などです。女性とデートで食事へ行って、支払いの際に金額が思ったより高かったけど、後ろで見ている女性に「カッコつけたい」感覚と似ています。笑


これは見栄の話ですが、ビジネスでは普通にある話です。


「ビジネスなんだから見栄とか言ってんじゃねーよ」


はい。そうですね。でもね、ビジネスやってると『見栄』とかもう切っても切れなくてありふれてて、むしろ『見栄→攻略ポイント』だったりします。広告営業もデザイナーには良い得意先にだと思われたいです。腕の良いデザイナーなら尚更です。


そして、デザイン料金には「今後への期待」も含まれています。

・今後うちの仕事を優先的に選んで欲しい。
・僕の仕事には特別に力を入れて欲しい。

このあたりの願望も金額へ影響します。(上手な営業になると、この辺の読みを逆手に取ってデザイナーを調略しますw)

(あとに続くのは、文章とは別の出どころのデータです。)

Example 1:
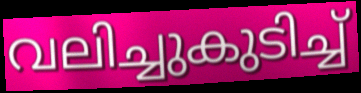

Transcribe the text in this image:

വലിച്ചുകുടിച്ച്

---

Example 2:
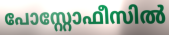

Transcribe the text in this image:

പോസ്റ്റോഫീസിൽ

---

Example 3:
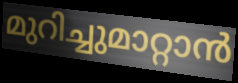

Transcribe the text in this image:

മുറിച്ചുമാറ്റാൻ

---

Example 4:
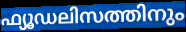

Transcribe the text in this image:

ഫ്യൂഡലിസത്തിനും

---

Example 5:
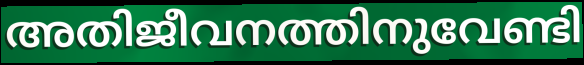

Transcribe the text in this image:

അതിജീവനത്തിനുവേണ്ടി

広告業界では腕の良いデザイナーは取り合いになります。金額ですべてが決まる訳ではありませんが、金銭面でのポジティブな印象は仕事の「やりやすさ」にも繋がってくるからです。

デザイン料金の相場を知っておきたい人のために

一般的なデザインの相場はを公開されている方がいました。
どうしてもという方はこちらをご参考ください。

»twitterで見つけたデザインの料金表


でも、あくまで相場は相場にすぎません。金額以上に労力がかかることもあります。また、往々にしてデザインなど技術料金は、一度見積として提出した金額は中々変更しにくいのが現状ですので注意も必要です。


やはり自分の中ではデザイン料金(腹)は決めつつ「相手に金額を委ねる」のがベストです。※信頼できる相手であることが前提ですよ。

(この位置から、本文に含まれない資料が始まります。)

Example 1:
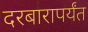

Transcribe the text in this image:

दरबारापर्यंत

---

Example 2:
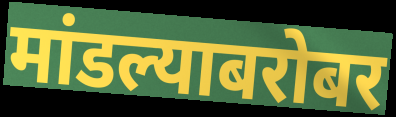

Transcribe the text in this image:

मांडल्याबरोबर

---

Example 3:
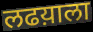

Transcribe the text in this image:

लढय़ाला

仮に金額を委ねた結果、とんでもない金額(常識外の少ない金額)を提示された際は再度交渉すればいいと思います。本当に割に合わないと思えば仕事を降りるのもアリです。

主導権は、持たせつつ最後は「自分で持つ」コレが極意です。

とはいえ金額は決定してから作業しよう

なぜなら稀に想像もしないケースが起こることがあるからです。なので、相手に金額を委ねるとしても「仕事が始まる前」に決定しましょう。間違っても「最後に決めてもらえばいいですー」としないようにしましょう。

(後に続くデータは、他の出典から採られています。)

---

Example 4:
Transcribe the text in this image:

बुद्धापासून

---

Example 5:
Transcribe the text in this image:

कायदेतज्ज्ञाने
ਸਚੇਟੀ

【まとめ】失敗しないデザイン料金の決め方→賢いデザイン料金の交渉術

まとめです。

  • デザイン料金の一番賢い決め方は「提示しないこと」→相手に委ねる
  • 交渉の目的を「デザイン料金」ではなく「クオリティ」に置く→相手にクオリティの線引をしてもらう
  • デザイン料金の差で制作モチベーションを変えるべきではない
  • デザイン料金には、今後の期待値なども含まれている

デザイン料金は相手に価値を理解してもらえば、収入を伸ばせるデザイナーの「伸び代」であり交渉の「切り札」です。苦手意識を持たずに積極的に向き合うことをおすすめします。